Pour travailler ses plats, le cuisinier utilise des cuillers en bois, à un ou deux cuillerons, et des crocs pour extraire la viande des bouillons sans se brûler, des couteaux à lame tranchante, pour "bariciter" les viandes et d'autres à bout rond pour  racler les peaux de poisson, un maillet de bois pour attendrir une viande consommée très fraîche, des louches et des écumoires.

Dans les mortiers de pierre, de bois ou de terre cuite, les aides de cuisine, assis à califourchon sur des bancs, font les porées (les purées) de fèverolles ou de lentilles. Ils réduisent dedans le pain grillé en miettes avant de les mettre à tremper dans du bouillon et des épices, écrasent le raisin noir destiné à la sauce d'accompagnement des jeunes chapons, pilent foies et poumons bien cuits pour préparer la sauce du civet de lièvre, mélangent la crème de courge avec un peu de verjus...
Des lèchefrites servent à récupérer le jus de cuisson des viandes rôties. Grils et gaufriers sont indispensables, de même que les trappes, plats à tourte pour gâteaux et pâtés.


3/ L'hygiène


La cuisine est le plus souvent possible installée de manière à pouvoir disposer d'eau à portée de la main, avec un puits attenant et un évier de pierre. Des seaux de bois pleins d'eau s'alignent dans un coin, ainsi que les bassines pour laver les plats.

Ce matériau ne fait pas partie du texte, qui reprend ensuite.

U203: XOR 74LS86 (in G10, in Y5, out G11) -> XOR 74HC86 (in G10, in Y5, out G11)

Les porteurs d'eau ont fort à faire pour approvisionner la cuisine en eau propre destinée à rincer les salaisons, les boyaux, les légumes et les céréales.

Tous les ustensiles son soigneusement récurés. la plupart des cuisines, dans les milieux aisés, sont carrelées ou pavées. C'est pour mieux les laver.

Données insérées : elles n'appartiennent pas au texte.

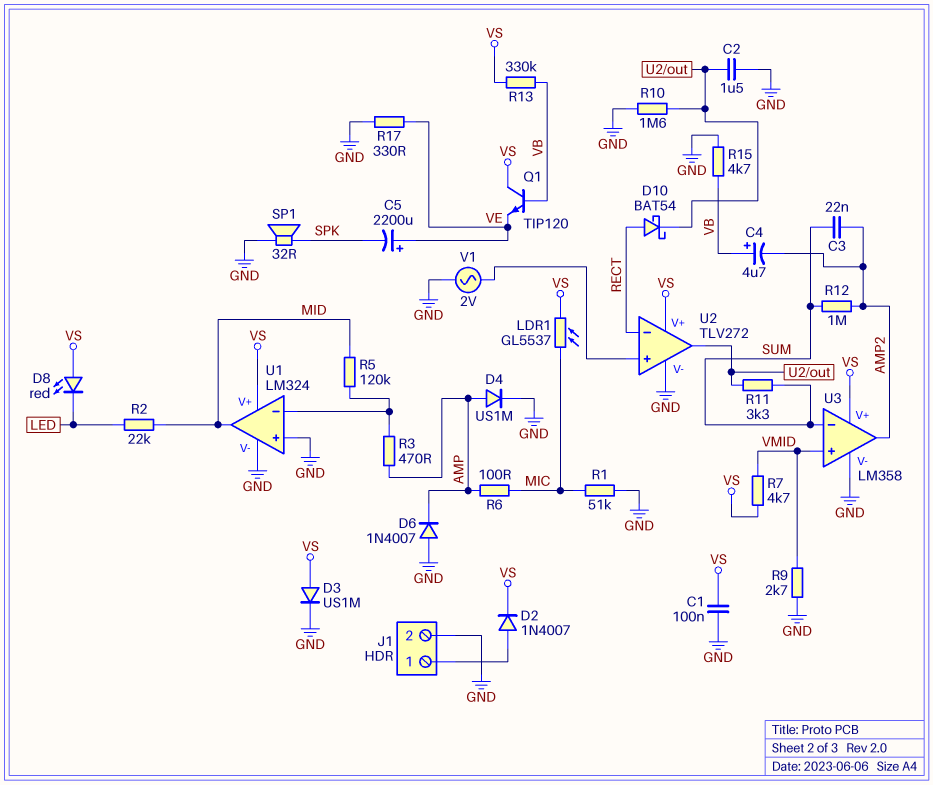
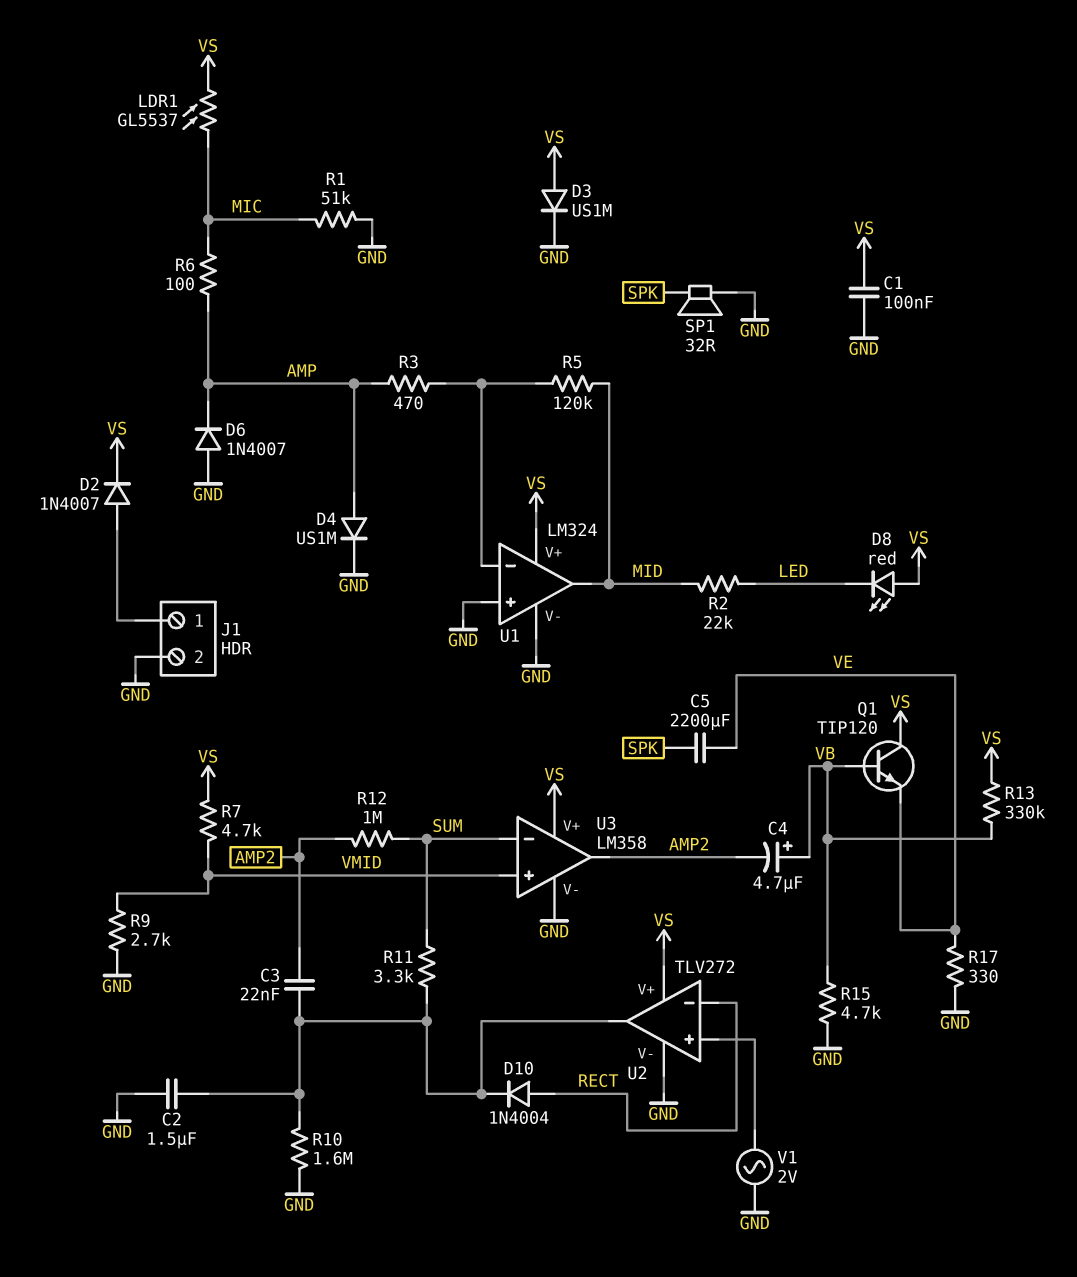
C3: 22nF (AMP2, SUM) -> 22nF (AMP2, U2/out)
C5: 2200uF (plus VE, minus SPK) -> 2200uF (SPK, VE)
D10: schottky BAT54 (A RECT, K U2/out) -> diode 1N4004 (A RECT, K U2/out)

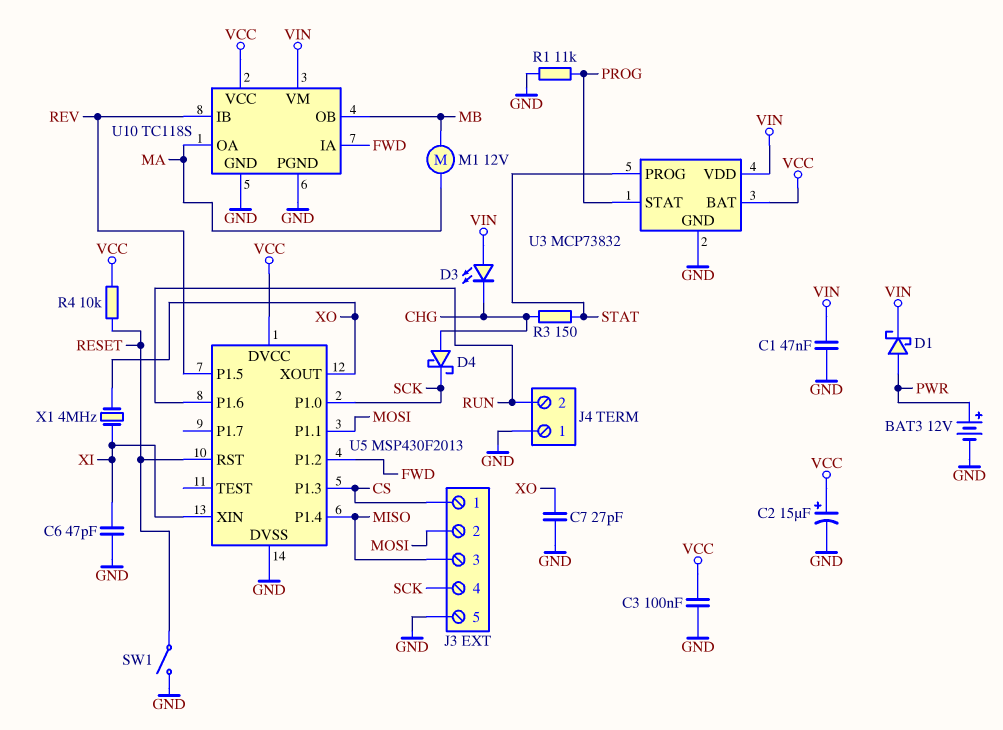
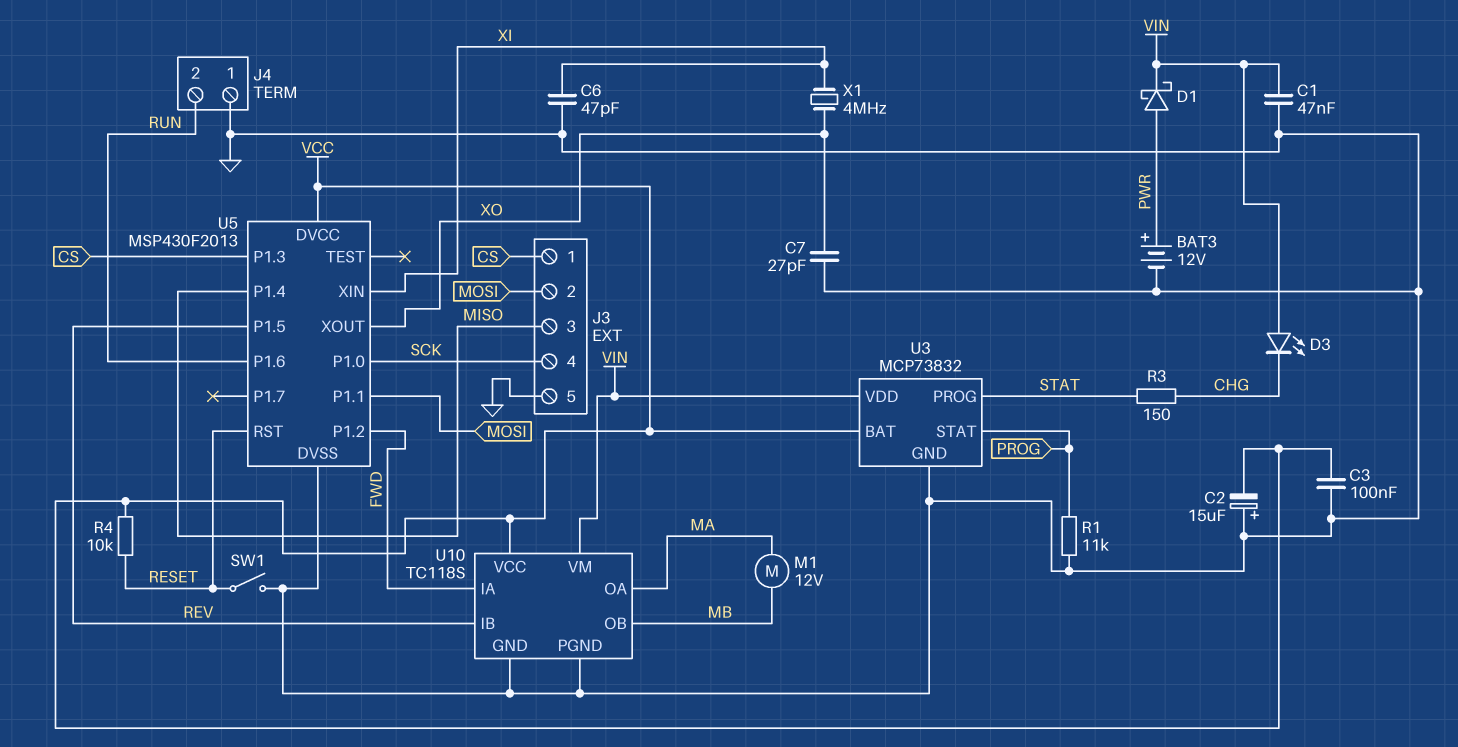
C2: 15uF (plus VCC, minus GND) -> 15uF (plus GND, minus VCC)
D4: schottky (A CHG, K SCK) -> none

Mais les débris alimentaires jonchent un sol balayé seulement en fin de journée, et les images foisonnent, qui montrent des chiens et des chats léchant les plats posés par terre...et que les marmitons se contentent ensuite de frotter au torchon.


4/ Les mots de la cuisine médiévale


Si les gestes ou les objets sont encore les mêmes, bien des mots de la cuisine médiévale ont changé de sens. Ainsi, un potage est tout ce qui cuit dans un pot, même la viande. La soupe est un bouillon riche en vin dans lequel on trempe des mouillettes de pain. La porée est une purée. Le civet n'est pas que de lièvre: on en fait aussi avec des oeufs.

Parmi les plats oubliés, les douceurs portent des noms évocateurs: La papa est une bouillie d'enfant. L'oublie, croquée sèche ou dégustée fourrée, une hostie non consacrée. La pipefarce est un beignet, de même que le mistembec, ou "mise en bouche", arrosé de sirop de sucre.

Les noms des plats ne doivent pas tous être pris au pied de la lettre: ainsi, l'omelette pour "rufians et ribaudes", aux oranges, hors de prix, est destinée aux grands seigneurs et non au commun des mortels, qui n'ont pas les moyens de telles agapes.